## Data for analysis
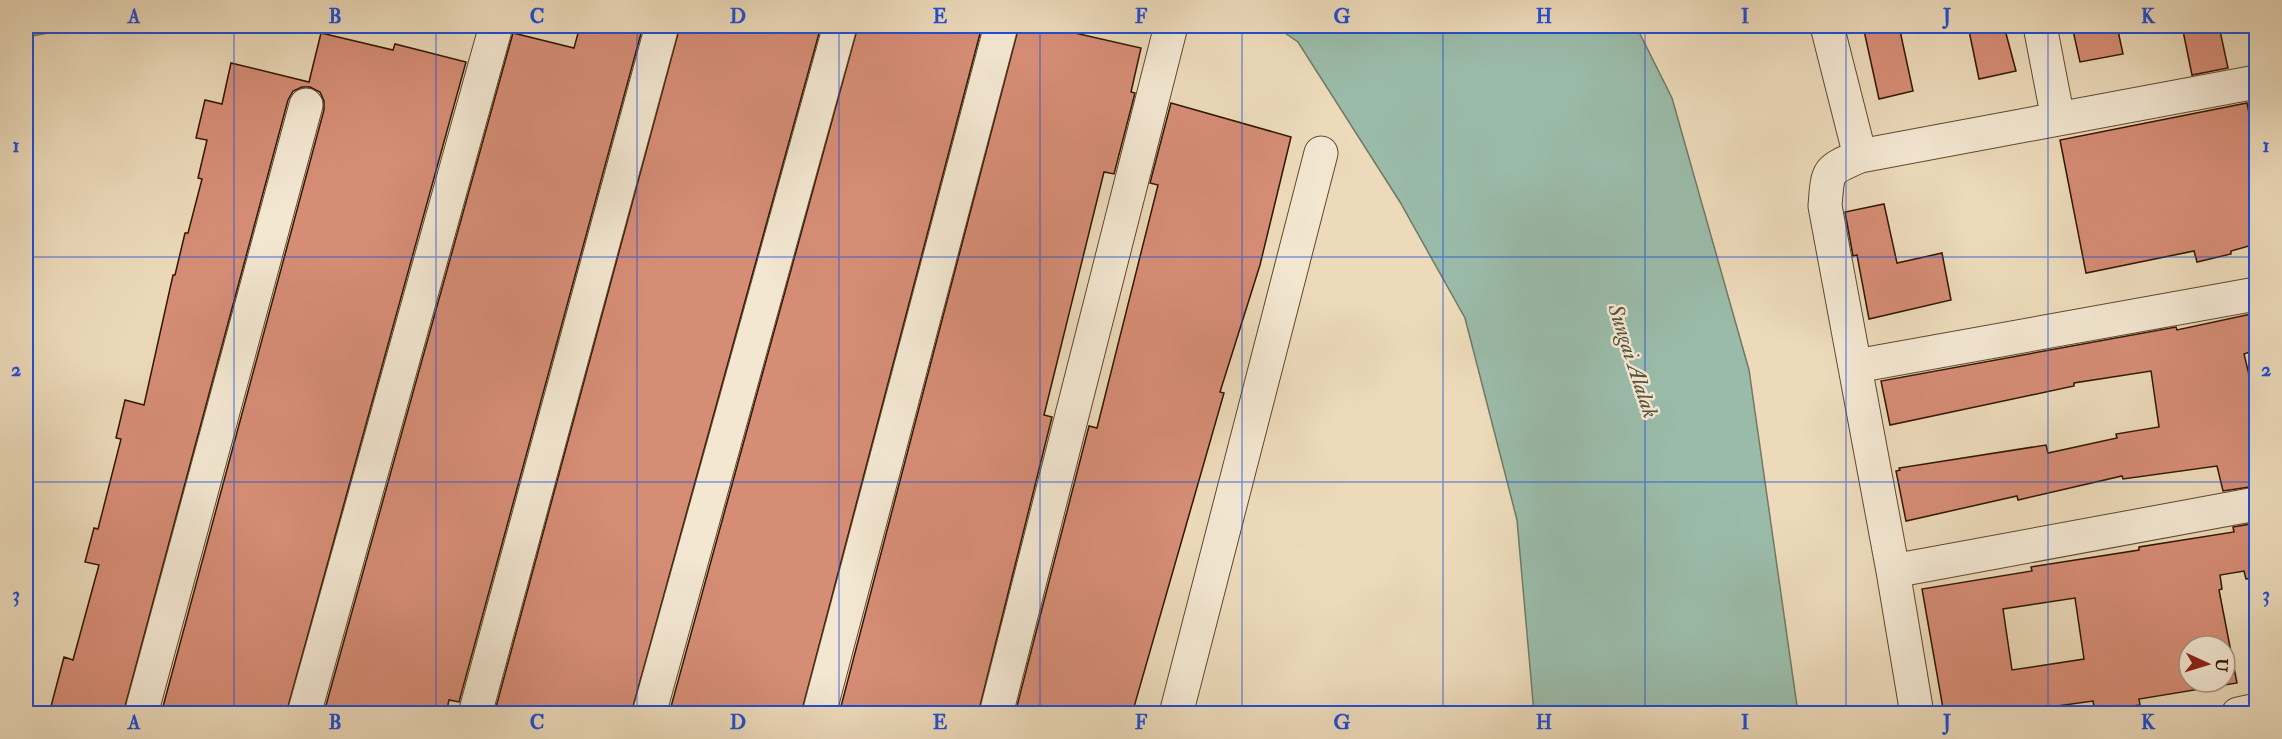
<svg xmlns="http://www.w3.org/2000/svg" width="2282" height="739" viewBox="0 0 2282 739" font-family="'IM FELL Double Pica',serif">
  <style>
    .water { fill: #9abba9; stroke: #707965; stroke-width: 1.5 }
    .building { fill: #d68d76; stroke: #311700; stroke-width: 1.5; fill-rule: evenodd }
    .lines { fill: none; stroke-linecap: round; stroke-linejoin: round }
    .minor-casing { stroke: #60482e; stroke-width: 35 }
    .minor { stroke: #f3e7d2; stroke-width: 33 }
    .grid { fill: none; stroke: #1d4ed8; stroke-width: 1.5; stroke-opacity: 0.55 }
    .labels { text-anchor: middle; dominant-baseline: central; stroke-width: 5; stroke-linejoin: round; paint-order: stroke }
    .water-label { font-size: 22px; font-style: italic; fill: #56503b; stroke: #f3e7d2 }
    .neatline { fill: none; stroke: #1d4ed8; stroke-width: 2 }
    .grid-label { font-size: 20px; text-anchor: middle; font-weight: bold; fill: #1d4ed8 }
  </style>
  <rect width="100%" height="100%" fill="#ecdaba"/>
  <filter id="stains"><feTurbulence type="fractalNoise" baseFrequency=".00333" numOctaves="4"/><feColorMatrix values="0 0 0 0 .2 0 0 0 0 .09 0 0 0 0 .02 0 0 0 .5 -.17"/></filter>
  <radialGradient id="worn" r=".72"><stop offset=".6" stop-color="#630" stop-opacity="0"/><stop offset="1" stop-color="#630" stop-opacity=".3"/></radialGradient>
  <path class="water" d="M 26,26 L 86,26 L 26,37 Z
    M 1275,26 L 1636,26 L 1672,98 L 1749,370 L 1798,713 L 1534,713 L 1517,520 L 1465,318 L 1400,202 L 1298,42 Z"/>
  <path class="building" d="M 580,26 L 643,26 L 459,702 L 449,700 L 446,714 L 342,714 L 325,709 L 513,33 L 574,48 Z
    M 680,26 L 821,26 L 631,714 L 579,714 L 549,706 L 547,714 L 506,714 L 495,711 Z
    M 858,26 L 982,26 L 801,714 L 669,714 Z
    M 1019,26 L 1044,26 L 1141,48 L 1131,92 L 1135,93 L 1114,174 L 1104,172 L 1044,415 L 1052,417 L 978,714 L 839,714 Z
    M 1863,26 L 1899,26 L 1913,91 L 1879,99 Z
    M 1968,26 L 2004,26 L 2016,71 L 1979,79 Z
    M 2072,26 L 2117,26 L 2123,54 L 2080,62 Z
    M 2182,26 L 2219,26 L 2228,68 L 2192,75 Z
    M 321,33 L 393,50 L 395,44 L 466,62 L 286,714 L 161,714 L 324,110 L 324,101 L 320,92 L 310,87 L 302,87 L 293,91 L 288,100 L 123,714 L 49,714 L 64,657 L 73,660 L 99,565 L 85,562 L 94,528 L 98,529 L 121,439 L 116,438 L 125,400 L 144,405 L 173,275 L 175,275 L 185,233 L 188,233 L 202,179 L 198,178 L 207,140 L 196,138 L 205,100 L 222,104 L 231,63 L 309,82 Z
    M 1171,103 L 1291,137 L 1260,265 L 1220,392 L 1224,393 L 1132,714 L 1015,714 L 1089,426 L 1097,428 L 1158,185 L 1150,183 Z
    M 2247,103 L 2256,149 L 2256,244 L 2231,251 L 2231,254 L 2197,262 L 2194,251 L 2086,273 L 2060,140 Z
    M 1884,204 L 1897,263 L 1942,253 L 1951,300 L 1869,319 L 1857,255 L 1853,256 L 1845,212 Z
    M 2256,313 L 2256,350 L 2244,354 L 2256,404 L 2256,486 L 2223,491 L 2217,466 L 2123,479 L 2122,476 L 2018,500 L 2017,496 L 1906,521 L 1896,471 L 1900,470 L 1899,468 L 2046,445 L 2048,453 L 2117,438 L 2116,434 L 2159,427 L 2151,371 L 2074,383 L 2074,386 L 1890,425 L 1881,381 L 2176,327 L 2177,330 Z
    M 2256,523 L 2256,578 L 2246,579 L 2244,571 L 2220,575 L 2222,589 L 2219,590 L 2237,683 L 2139,699 L 2140,705 L 2095,711 L 2093,701 L 2036,709 L 2037,714 L 1944,714 L 1922,589 L 2032,571 L 2031,567 L 2139,550 L 2139,547 L 2234,532 L 2233,527 ZM 2075,598 L 2084,659 L 2012,670 L 2003,609 ZM 2189,646 L 2225,646 L 2225,682 L 2189,682 Z"/>
  <g class="lines">
    <g class="minor-casing">
      <path id="minor" d="M 1827,26 L 1860,156
        M 2040,26 L 2058,119
        M 1856,366 L 2256,294
        M 1893,571 L 2256,504
        M 141,714 L 306,105
        M 304,714 L 496,26
        M 475,714 L 662,26
        M 649,714 L 840,26
        M 819,714 L 1001,26
        M 996,714 L 1171,26
        M 1176,714 L 1321,153
        M 1917,714 L 1893,571 L 1825,206 C 1828,169 1826,171 1860,156 L 2256,82
        M 2238,714 L 2256,710"/>
    </g>
    <use href="#minor" class="minor"/>
  </g>
  <path class="grid" d="M 234,26 L 234,714M 436,26 L 436,714M 637,26 L 637,714M 839,26 L 839,714M 1040,26 L 1040,714M 1242,26 L 1242,714M 1443,26 L 1443,714M 1645,26 L 1645,714M 1846,26 L 1846,714M 2048,26 L 2048,714M 26,257 L 2256,257M 26,482 L 2256,482"/>
  <g class="labels">
    <g class="water-label">
      <text transform="translate(1633 361) rotate(72)">Sungai Alalak</text>
    </g>
  </g>
  <rect width="2282" height="739" fill="none" stroke="#ecdaba" stroke-width="66"/>
  <g transform="translate(2207 664) rotate(94)"><circle r="28" fill="#f3e7d2" stroke="#a5947e" stroke-width="1.5"/>
  <path d="M0-4.5L10 22L0 15L-10 22Z" fill="#8f2418"/>
  <text y="-9" font-size="16" font-weight="bold" text-anchor="middle" fill="#311700">U</text>
  </g>
  <rect x="33" y="33" width="2216" height="673" class="neatline"/>
  <g class="grid-label">
    <text x="134" y="23">A</text>
    <text x="335" y="23">B</text>
    <text x="537" y="23">C</text>
    <text x="738" y="23">D</text>
    <text x="940" y="23">E</text>
    <text x="1141" y="23">F</text>
    <text x="1342" y="23">G</text>
    <text x="1544" y="23">H</text>
    <text x="1745" y="23">I</text>
    <text x="1947" y="23">J</text>
    <text x="2148" y="23">K</text>
    <text x="16" y="152">1</text>
    <text x="2266" y="152">1</text>
    <text x="16" y="376">2</text>
    <text x="2266" y="376">2</text>
    <text x="16" y="601">3</text>
    <text x="2266" y="601">3</text>
    <text x="134" y="729">A</text>
    <text x="335" y="729">B</text>
    <text x="537" y="729">C</text>
    <text x="738" y="729">D</text>
    <text x="940" y="729">E</text>
    <text x="1141" y="729">F</text>
    <text x="1342" y="729">G</text>
    <text x="1544" y="729">H</text>
    <text x="1745" y="729">I</text>
    <text x="1947" y="729">J</text>
    <text x="2148" y="729">K</text>
  </g>
  <rect width="100%" height="100%" filter="url(#stains)"/>
  <rect width="100%" height="100%" fill="url(#worn)"/>
</svg>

## To do
Copy all the lines above that hold the string "bold".

## Response
    .grid-label { font-size: 20px; text-anchor: middle; font-weight: bold; fill: #1d4ed8 }
  <text y="-9" font-size="16" font-weight="bold" text-anchor="middle" fill="#311700">U</text>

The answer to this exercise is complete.